- Maczków
- Coordinates: 52°17′9″N 14°44′49″E﻿ / ﻿52.28583°N 14.74694°E
- Country: Poland
- Voivodeship: Lubusz
- County: Słubice
- Gmina: Cybinka

Population
- • Total: 150
- Time zone: UTC+1 (CET)
- • Summer (DST): UTC+2 (CEST)
- Postal code: 69-108
- Vehicle registration: FSL

= Maczków =

Maczków is a village in the administrative district of Gmina Cybinka, within Słubice County, Lubusz Voivodeship, in western Poland, close to the German border.
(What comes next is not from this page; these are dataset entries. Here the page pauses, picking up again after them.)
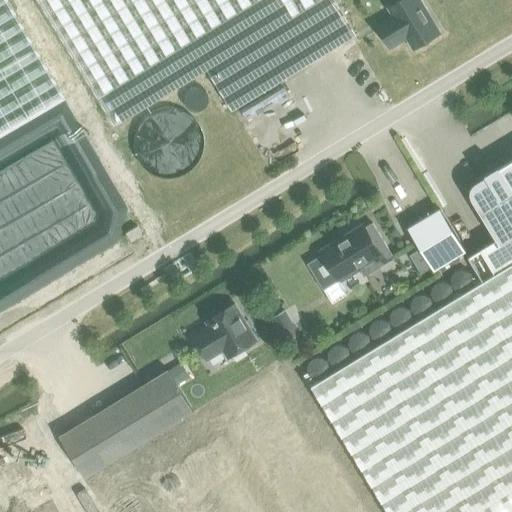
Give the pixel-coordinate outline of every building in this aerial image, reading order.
[(0,0),(0,132),(62,96),(5,0),(0,0)] [(39,0),(116,125),(207,69),(320,0),(39,0)] [(357,35),(335,0),(322,0),(208,70),(233,111),(357,35)] [(439,32),(419,0),(401,0),(372,18),(390,47),(402,40),(400,37),(405,34),(414,48),(439,32)] [(471,191),(471,193),(471,196),(472,198),(473,200),(497,239),(481,249),(497,275),(511,265),(511,160),(476,182),(474,184),(473,186),(472,188),(471,191)] [(434,272),(467,251),(440,208),(408,228),(434,272)] [(323,255),(308,264),(324,290),(324,289),(333,304),(347,295),(339,280),(359,268),(364,276),(394,258),(373,223),(365,227),(363,225),(321,251),(323,255)] [(132,242),(143,235),(138,227),(126,233),(132,242)] [(511,511),(511,265),(497,275),(314,386),(390,511),(511,511)] [(193,336),(207,359),(224,349),(228,357),(257,340),(235,303),(206,321),(209,326),(193,336)] [(286,309),(269,320),(283,343),(300,333),(286,309)] [(182,363),(170,370),(178,384),(190,377),(182,363)] [(103,511),(390,511),(314,386),(303,368),(202,430),(192,414),(173,425),(189,460),(103,511)] [(0,474),(0,511),(29,511),(87,478),(86,476),(195,411),(178,384),(170,370),(169,369),(60,436),(61,437),(0,474)]
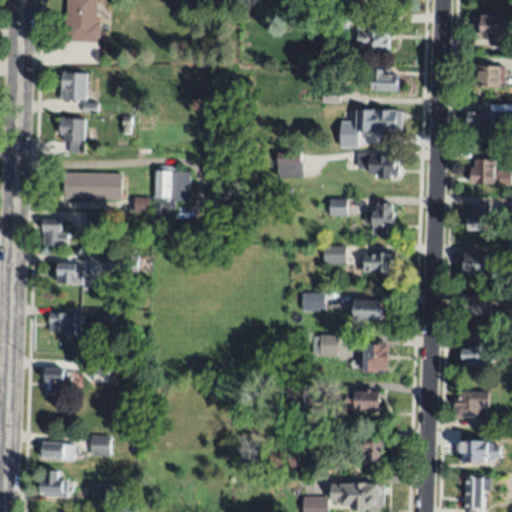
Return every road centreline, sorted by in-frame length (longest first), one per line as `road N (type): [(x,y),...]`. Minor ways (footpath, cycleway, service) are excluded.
road 1 (residential): [(3,511),(20,0)]
road 2 (residential): [(425,511),(441,0)]
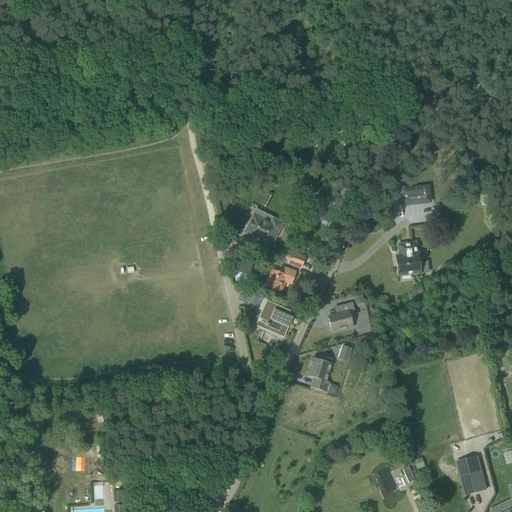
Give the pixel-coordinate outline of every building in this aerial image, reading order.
[(218,174),(219,183),(228,182),(228,173),(218,174)] [(310,215),(327,222),(334,204),(336,205),(339,196),(328,192),(325,199),(317,196),(310,215)] [(430,198),(405,201),(407,217),(432,214),(430,198)] [(247,225),(245,229),(245,231),(244,233),(261,243),(258,248),(267,253),(282,224),(265,216),(263,221),(253,217),(254,215),(253,215),(249,224),(247,225)] [(284,230),(278,243),(287,247),(291,234),(290,233),(284,230)] [(399,256),(396,257),(398,276),(401,276),(401,280),(410,279),(410,275),(420,274),(417,254),(415,243),(398,245),(399,256)] [(280,248),(276,259),(301,268),(305,257),(280,248)] [(229,263),(237,265),(240,255),(232,253),(229,263)] [(269,269),(263,285),(280,292),(284,282),(291,284),(295,273),(279,267),(277,272),(269,269)] [(251,295),(247,303),(258,308),(262,300),(251,295)] [(353,298),(356,305),(364,303),(361,295),(353,298)] [(287,316),(289,311),(266,301),(258,319),(268,323),(265,329),(264,329),(263,330),(283,338),(291,319),(287,316)] [(328,317),(331,331),(339,329),(339,331),(353,327),(350,318),(355,317),(352,303),(337,307),(339,314),(328,317)] [(493,307),(500,333),(511,330),(504,304),(493,307)] [(349,349),(342,347),(338,358),(346,360),(349,349)] [(313,378),(310,388),(326,393),(329,383),(325,381),(331,364),(330,364),(331,360),(319,356),(318,360),(313,358),(311,362),(310,361),(307,369),(309,369),(308,373),(310,373),(308,377),(313,378)] [(329,384),(327,392),(335,395),(337,387),(329,384)] [(457,462),(465,495),(487,490),(478,457),(457,462)] [(413,461),(416,470),(424,468),(421,458),(413,461)] [(123,511),(122,491),(113,492),(113,502),(116,502),(117,505),(114,506),(114,511),(123,511)]
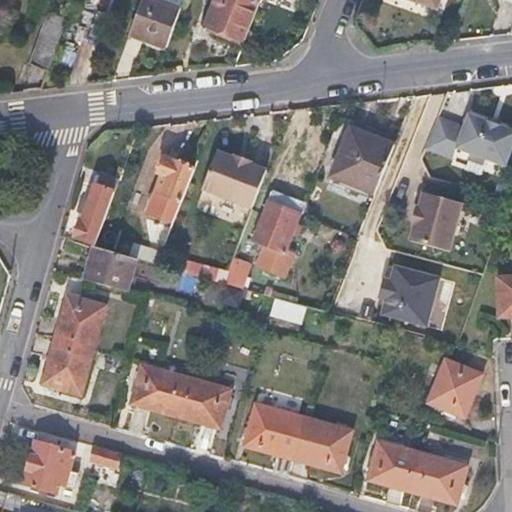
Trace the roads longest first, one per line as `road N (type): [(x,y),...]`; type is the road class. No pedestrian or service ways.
road 1 (residential): [(368,511),(0,405)]
road 2 (residential): [(314,79),(66,111)]
road 3 (residential): [(511,57),(314,79)]
road 4 (residential): [(0,379),(40,239)]
road 5 (residential): [(40,239),(66,111)]
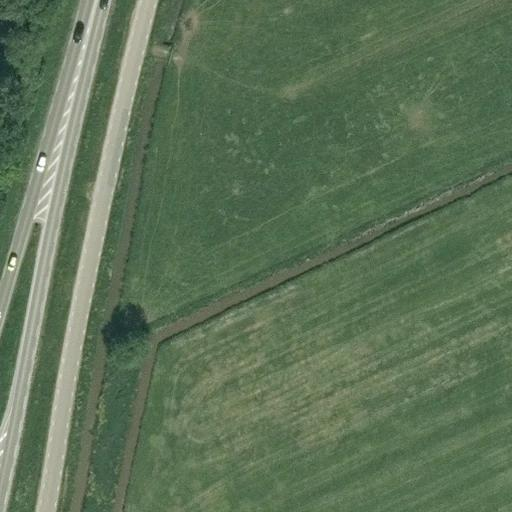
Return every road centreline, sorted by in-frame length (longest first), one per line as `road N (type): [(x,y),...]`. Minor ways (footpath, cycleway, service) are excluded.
road 1 (unclassified): [(45,511),(115,132),(148,0)]
road 2 (primary): [(0,487),(76,78)]
road 3 (primary): [(76,78),(0,311)]
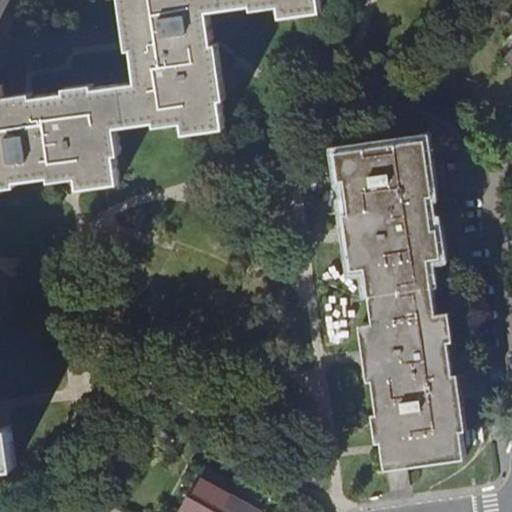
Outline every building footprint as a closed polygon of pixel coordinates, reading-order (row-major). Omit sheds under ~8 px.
[(233,6),(232,0),(122,0),(129,48),(134,48),(138,82),(131,83),(136,122),(156,119),(157,123),(185,120),(186,131),(225,126),(222,98),(227,97),(219,42),(214,42),(210,9),(233,6)] [(232,0),(233,6),(253,3),(254,8),(281,4),(283,15),(323,9),(321,0),(232,0)] [(136,122),(131,83),(95,87),(93,82),(65,87),(67,92),(33,96),(32,91),(5,95),(4,84),(0,84),(0,186),(18,184),(18,179),(51,174),(51,180),(79,176),(80,186),(120,181),(117,153),(121,151),(118,124),(136,122)] [(367,266),(371,294),(434,285),(430,257),(443,255),(439,227),(434,227),(430,193),(435,193),(427,138),(337,150),(341,178),(346,178),(351,212),(346,212),(355,267),(367,266)] [(388,467),(407,465),(466,456),(463,428),(467,428),(460,373),(455,373),(450,339),(455,339),(451,311),(438,312),(434,285),(371,294),(375,322),(362,324),(370,379),(375,379),(380,412),(375,413),(379,440),(384,440),(388,467)] [(0,467),(16,465),(12,426),(0,426),(0,467)] [(410,486),(407,465),(388,467),(391,489),(410,486)] [(222,511),(232,494),(199,476),(178,511),(222,511)] [(265,511),(266,511),(232,494),(222,511),(265,511)]
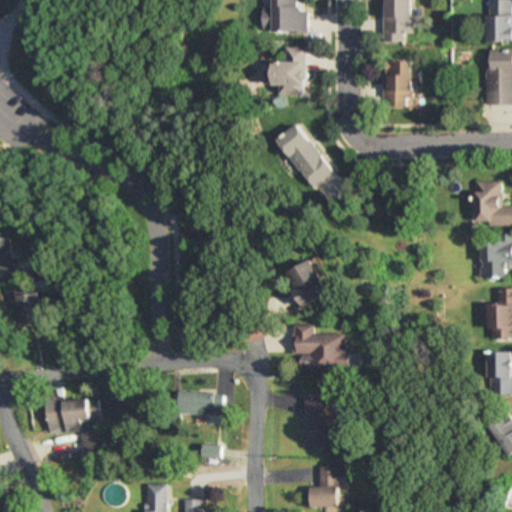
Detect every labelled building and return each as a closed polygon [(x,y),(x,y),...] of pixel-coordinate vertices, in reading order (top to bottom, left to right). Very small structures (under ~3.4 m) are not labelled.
[(265,8),(264,32),(309,33),(310,10),(302,10),(301,0),(276,0),(277,8),(265,8)] [(385,0),(386,43),(406,43),(406,33),(416,33),(416,0),(385,0)] [(511,0),(490,0),(491,42),(511,41),(511,0)] [(309,47),(288,48),(288,61),(277,61),(278,94),(310,94),(309,47)] [(488,68),(488,105),(511,105),(511,50),(495,50),(495,68),(488,68)] [(417,108),(418,61),(387,61),(386,107),(417,108)] [(335,173),(303,124),(279,139),(312,188),(335,173)] [(511,226),(511,206),(504,206),(505,182),(478,182),(477,226),(511,226)] [(511,263),(511,235),(484,236),(484,279),(511,278),(511,264),(511,263)] [(10,238),(0,238),(0,272),(0,273),(1,282),(14,281),(10,238)] [(333,294),(318,262),(290,274),(304,306),(333,294)] [(18,324),(43,322),(39,292),(27,293),(27,287),(14,289),(18,324)] [(490,304),(490,339),(511,339),(511,289),(496,289),(496,304),(490,304)] [(295,354),(303,354),(303,371),(347,370),(347,334),(316,334),(316,325),(295,325),(295,354)] [(511,351),(490,351),(490,395),(511,394),(511,351)] [(227,393),(184,393),(184,414),(227,414),(227,393)] [(159,418),(158,395),(118,397),(120,421),(159,418)] [(98,397),(48,399),(50,433),(79,432),(81,452),(101,451),(98,397)] [(311,447),(331,447),(330,399),(309,400),(311,447)] [(490,427),(509,458),(511,455),(511,413),(490,427)] [(323,487),(317,487),(317,509),(346,508),(345,467),(323,467),(323,487)] [(148,511),(169,511),(169,485),(149,485),(148,511)] [(204,511),(205,500),(188,500),(187,511),(204,511)]
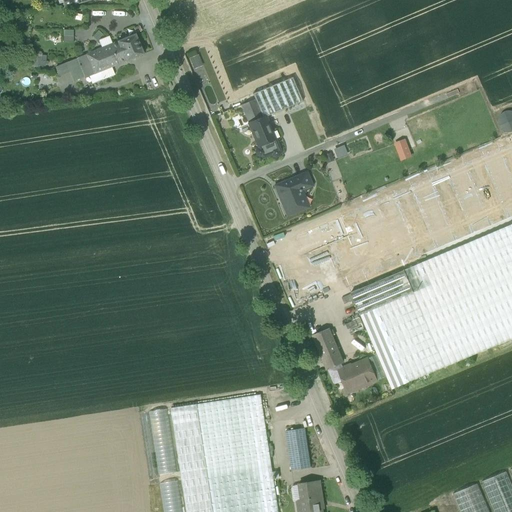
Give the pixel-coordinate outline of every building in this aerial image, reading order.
[(356,52),(334,0),(314,0),(299,6),(323,65),(356,52)] [(415,105),(370,0),(337,0),(358,51),(362,58),(386,117),(415,105)] [(406,0),(374,0),(418,104),(445,92),(406,0)] [(473,80),(439,0),(406,0),(445,92),(473,80)] [(321,66),(296,8),(268,19),(292,78),(321,66)] [(266,20),(237,32),(261,91),(290,79),(266,20)] [(72,41),(73,30),(63,30),(63,41),(72,41)] [(260,92),(235,33),(214,42),(238,100),(239,100),(253,95),(260,92)] [(135,35),(93,52),(98,61),(139,45),(135,35)] [(236,101),(211,43),(198,48),(222,107),(236,101)] [(139,45),(98,61),(102,71),(100,72),(103,80),(114,75),(111,67),(143,54),(139,45)] [(196,49),(187,54),(189,58),(198,54),(196,49)] [(321,66),(292,78),(295,86),(324,74),(326,73),(359,59),(362,58),(358,51),(356,52),(323,65),(321,66)] [(93,52),(86,55),(90,65),(98,61),(93,52)] [(86,55),(77,58),(81,68),(90,65),(86,55)] [(192,68),(202,66),(200,55),(190,57),(192,68)] [(359,59),(326,73),(351,132),(383,118),(359,59)] [(98,61),(90,65),(94,75),(100,72),(102,71),(98,61)] [(90,65),(81,68),(85,78),(94,75),(90,65)] [(295,86),(302,102),(320,145),(348,133),(324,74),(295,86)] [(260,92),(253,95),(255,100),(258,107),(262,118),(266,117),(286,109),(300,103),(302,102),(295,86),(292,78),(290,79),(261,91),(260,92)] [(239,100),(241,106),(255,100),(253,95),(239,100)] [(241,106),(244,113),(258,107),(255,100),(241,106)] [(318,145),(300,103),(286,109),(304,151),(318,145)] [(258,107),(244,113),(249,124),(262,118),(258,107)] [(504,134),(511,130),(511,110),(498,115),(504,134)] [(266,117),(262,118),(249,124),(248,124),(252,133),(254,132),(260,145),(257,146),(258,149),(256,149),(255,152),(257,156),(259,157),(261,156),(262,158),(272,154),(272,156),(275,158),(279,156),(280,153),(279,151),(280,151),(275,139),(279,138),(276,131),(272,133),(266,117)] [(405,143),(396,146),(401,160),(411,157),(405,143)] [(337,158),(348,154),(344,145),(334,149),(337,158)] [(497,166),(498,175),(506,174),(505,165),(497,166)] [(306,173),(295,177),(300,190),(311,186),(306,173)] [(295,177),(275,186),(288,216),(305,209),(301,199),(303,197),(300,190),(295,177)] [(511,225),(351,293),(360,316),(414,293),(445,367),(511,339),(511,225)] [(414,293),(360,316),(392,390),(445,367),(414,293)] [(329,330),(313,336),(327,370),(329,369),(341,364),(343,363),(329,330)] [(343,369),(339,371),(343,382),(348,393),(377,381),(368,359),(343,369)] [(341,364),(329,369),(328,371),(333,384),(336,385),(343,382),(339,371),(343,369),(341,364)] [(278,511),(261,395),(197,405),(213,511),(278,511)] [(213,511),(197,405),(171,409),(186,511),(213,511)] [(177,473),(167,409),(149,412),(158,475),(177,473)] [(305,429),(286,432),(292,471),(311,468),(305,429)] [(511,511),(511,485),(506,472),(481,482),(493,511),(511,511)] [(182,511),(178,481),(160,484),(163,511),(182,511)] [(320,481),(299,484),(301,501),(303,511),(322,511),(321,502),(323,502),(320,481)] [(489,511),(478,484),(453,494),(460,511),(489,511)]
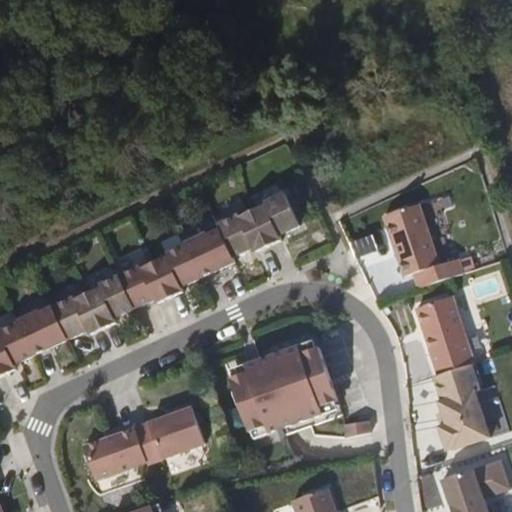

It is located within the historic Lubusz Land.

==History==
There are several archaeological sites from the Stone Age, Bronze Age, antiquity and the Middle Ages in the village. The area formed part of Poland since the establishment of the state in the 10th century by the Piast dynasty. The territory was administratively located within the Lubusz castellany and the Catholic Diocese of Lubusz, both established in the early 12th century by Polish ruler Bolesław III Wrymouth. The current settlement was probably formed in the early 13th century. It was mentioned in documents in 1405, when it was a possession of the Knights Hospitaller from Łagów. After Polish rule, the village was part of the Margraviate of Brandenburg and Bohemia (Czechia). In 1590 a paper mill was established and soon afterwards also a sawmill and a mill on the Ilanka River. Despite the annexation of the territory by Brandenburg, the area was still inhabited by Poles in the 17th century. From the 18th century, it was part of Prussia, and from 1871 to 1945 it was also part of Germany. After the defeat of Nazi Germany in World War II, in 1945, along with the right-bank Lubusz Land (portion situated east of the Oder River) the village became again part of Poland.